TASK: Say whether each statement below agrees with the passage on West African crude sales, answering yes or no and quoting the deciding words: 1. China bought roughly 84% of Angolan barrels last year. 2. Nigeria's key buyer in Asia is China. 3. Refineries in Europe consider cargo offer prices too low.

SOURCE TEXT Block Start

Angola depends heavily on China for crude sales, but oil demand there is weaker because tens of millions of people are once again under lockdown, and smaller independent oil refiners known as teapots have cut back purchases.
Last year, China accounted for roughly 84% of the purchases of Angolan barrels and has dominated buying for at least a decade. That means there are no ready markets elsewhere that can easily soak up cargoes from the west African country on a comparable scale.
“Teapots’ crude buying interests are going lower and lower due to the recent weak demand and deepening run cuts,” said Mercedes McKay, an analyst at Facts Global Energy.
Nigeria’s sales to Asia are also suffering because its key buyer, India, is looking well-supplied following a spate of Russian oil purchases, McKay said, adding that India imported almost as much Urals from Russia last month as in all of last year.
The nation’s top refiners such as Indian Oil Corp. have been importing less African oil since the crisis started, tender data compiled by Bloomberg show.
West Africa’s other main market, Europe, is also seeing muted buying because oil refineries there view cargo offer prices as too high, traders said.
Several shipments of Nigerian crude have been offered for sale in Europe multiple times in a pricing window organized by Platts in recent weeks, without securing either buyers or bids.
“The prompt market in Europe is already well-supplied with European refiners being very cautious about run rates,” said Gallarati.
The signs of a relatively slack West African market add to signals that initial concerns about prompt supply tightness caused by Russia’s invasion might be easing. In the North Sea, key indicators of market strength have also been cooling.
Still, sales for West African crude are likely to improve in the coming months as refining runs ramp up for the summer and crude flows from Russia start to dwindle in earnest, particularly in northwest Europe, according to Energy Aspects.
Russia was also a key supplier of diesel to Europe before the crisis, and profit margins for producing diesel in the continent have soared during the conflict. Refiners in the region have the financial incentive to produce as much diesel as they can. A lot of West African oil tends to be rich in gasoline, which has had a less stellar rally.
“In June and July, we expect global crude balances will be very tight because we expect runs to increase,” said Gallarati. “There will be less Russian barrels coming into Europe in the coming months, so refiners are going to call on pretty much everywhere, including West Africa.”

SOURCE TEXT Block End
DATA RECORDS Block Start

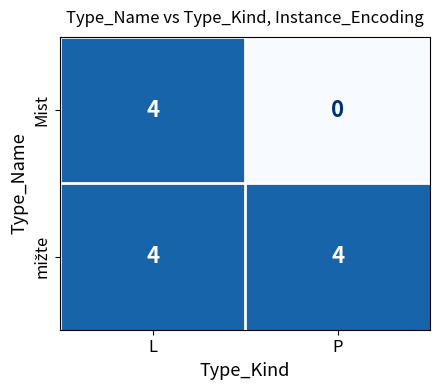

What is the sum of all Mist values?

4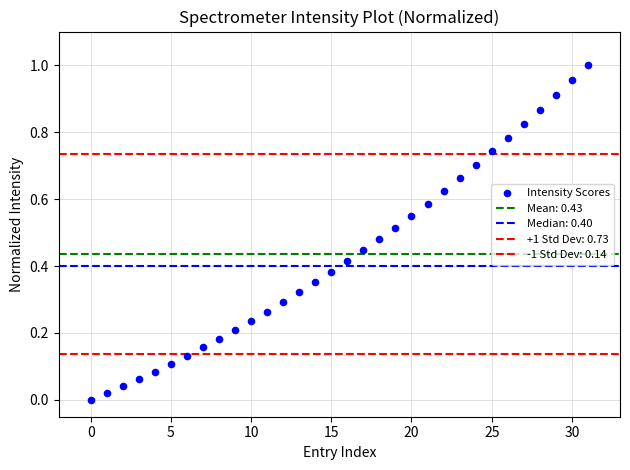

Count the number of points in this scatter plot.

32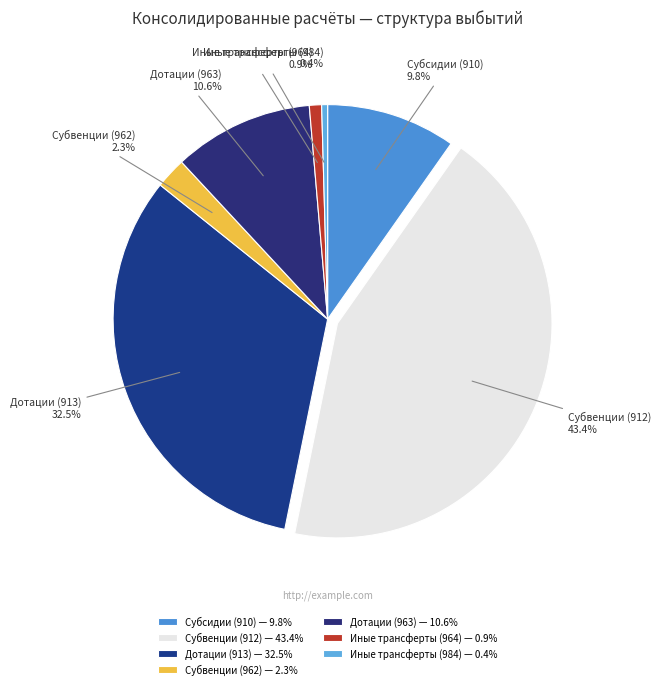

The Субвенции (912) slice represents 51% of the pie. True or false?

False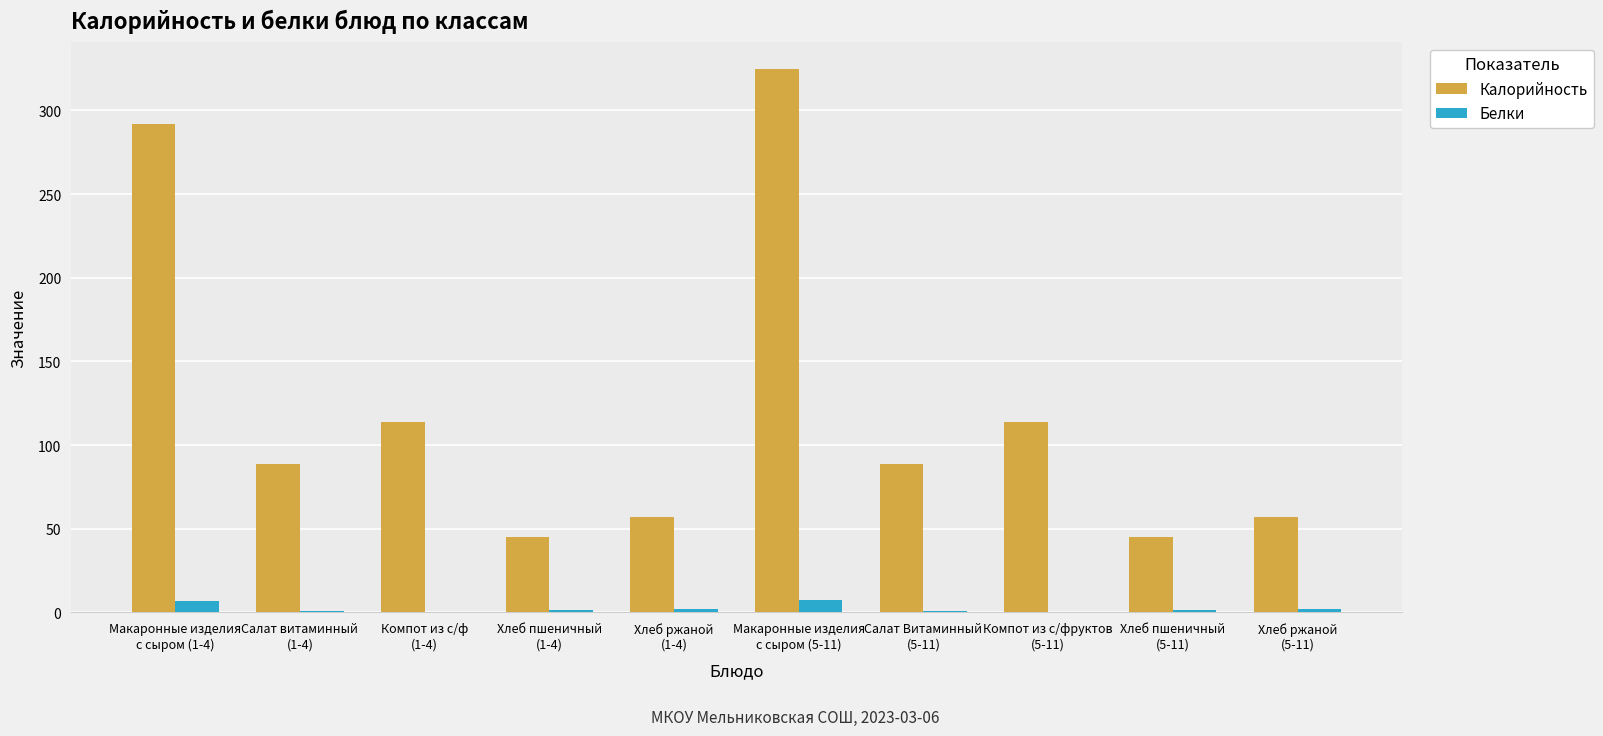

Which series has the widest spread of values?

Калорийность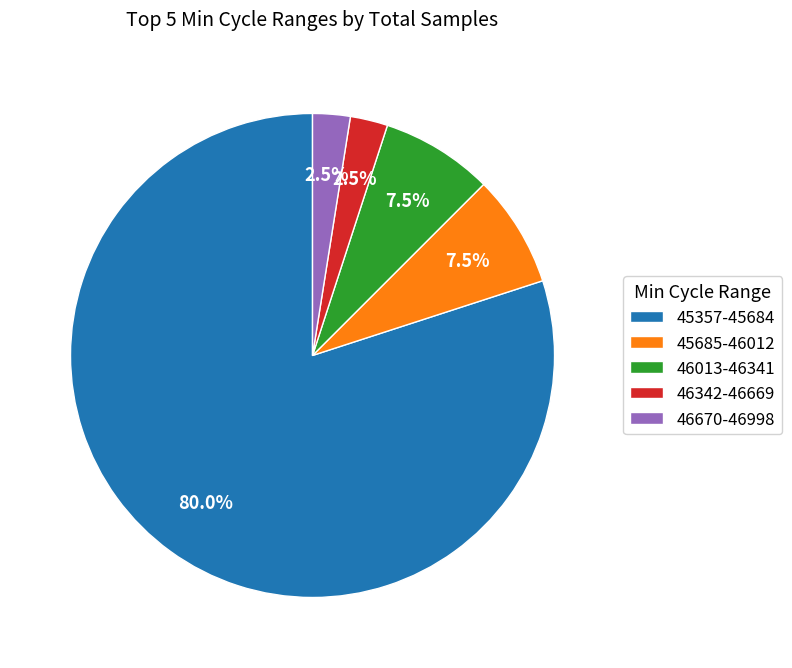

How many segments does this pie chart have?

5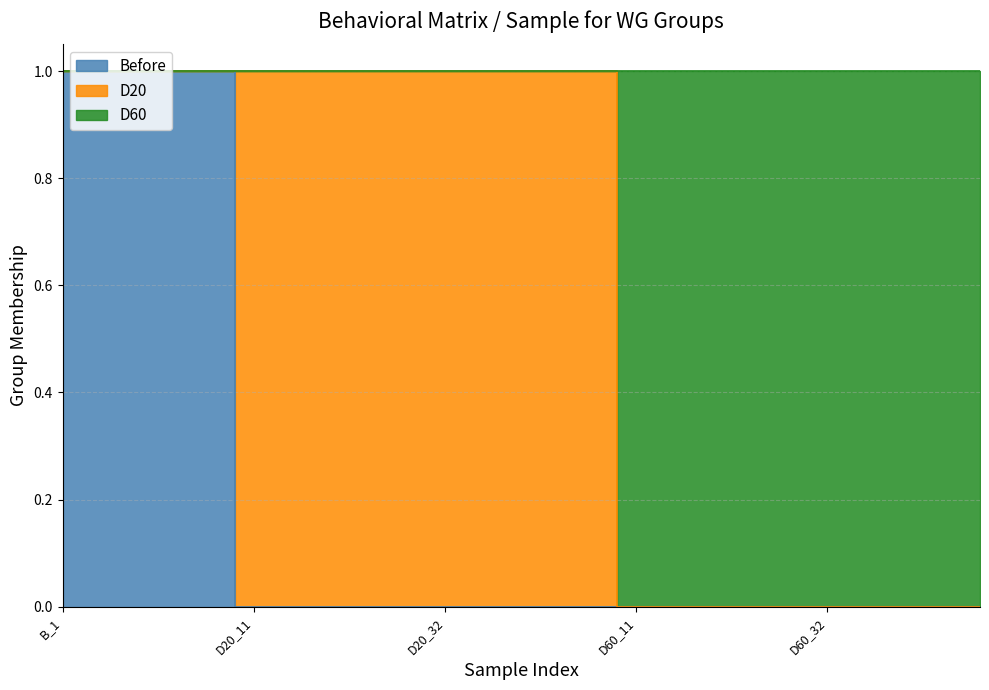

What is the label of the 6th point from the left?

D20_11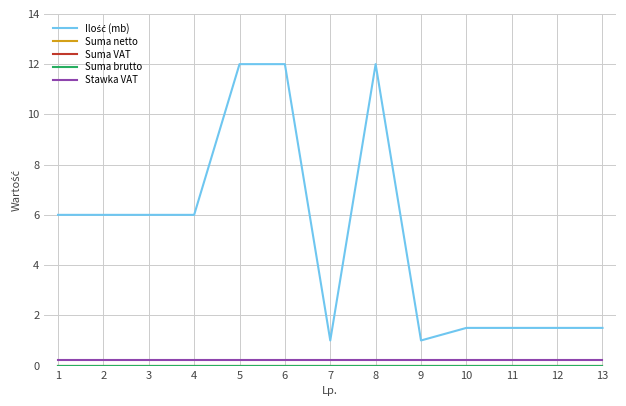

What is the total value across all series at 13?

1.7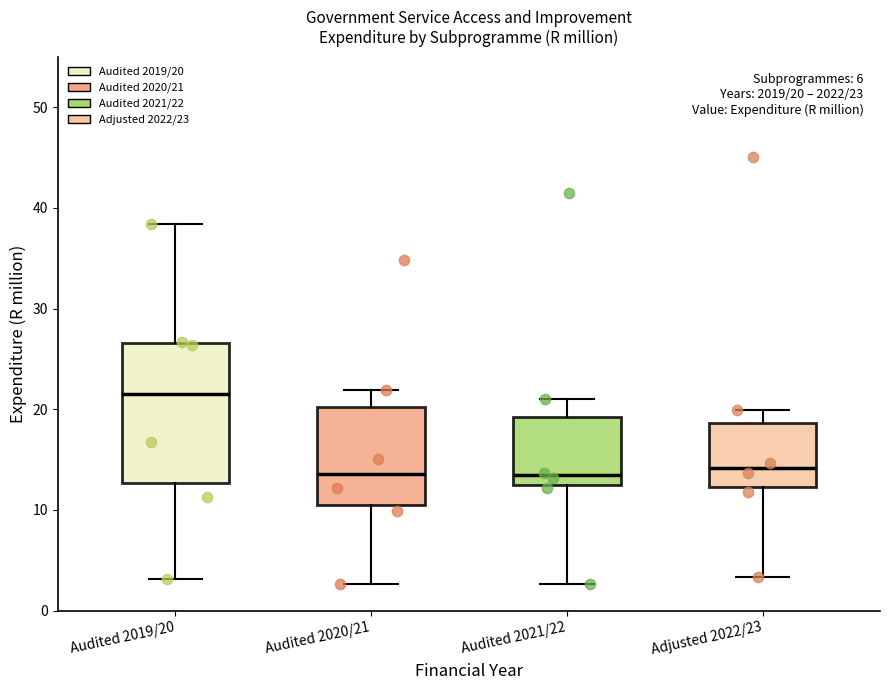

Comparing the boxes themselves (not the whiskers), which one is the tallest?

Audited 2019/20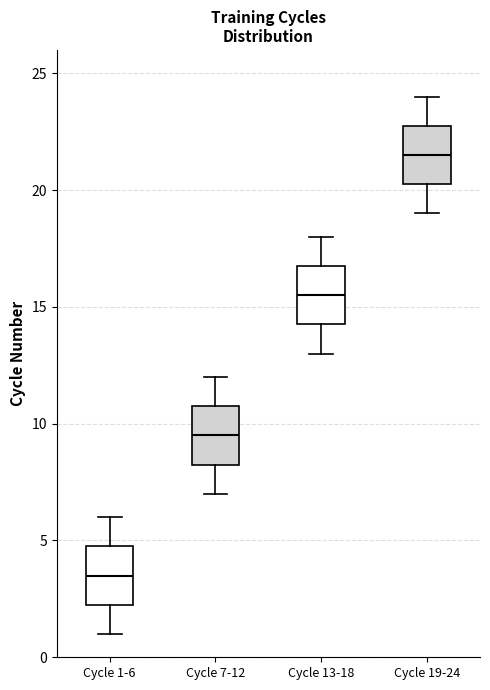

Reading left to right, read every box against the y-axis: the position of its median line, the range the box covers, and the ends of its whiskers. The values are not printed on the chart, so give them approximately, as read against the axis.

Cycle 1-6: median 3.5, box 2.5 to 5.0, whiskers 1.0 to 6.0
Cycle 7-12: median 9.5, box 8.5 to 11.0, whiskers 7.0 to 12.0
Cycle 13-18: median 15.5, box 14.5 to 17.0, whiskers 13.0 to 18.0
Cycle 19-24: median 21.5, box 20.5 to 23.0, whiskers 19.0 to 24.0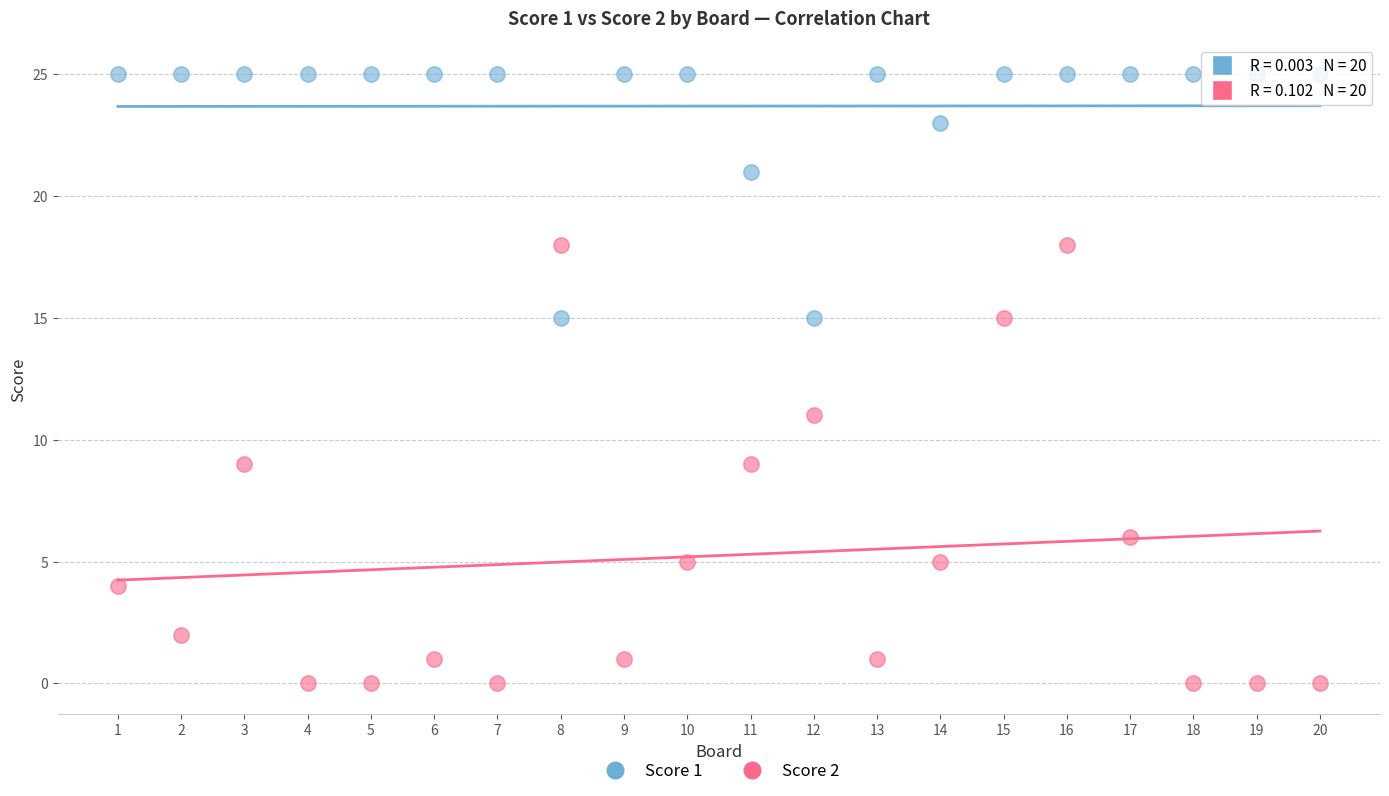

What is the X range (max minus min) for the scatter plot?

19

DATA RECORDS Block End

OUTPUT OF THE TASK:
1. Yes: "Last year, China accounted for roughly 84% of the purchases of Angolan barrels"
2. No: "its key buyer, India"
3. No: "oil refineries there view cargo offer prices as too high"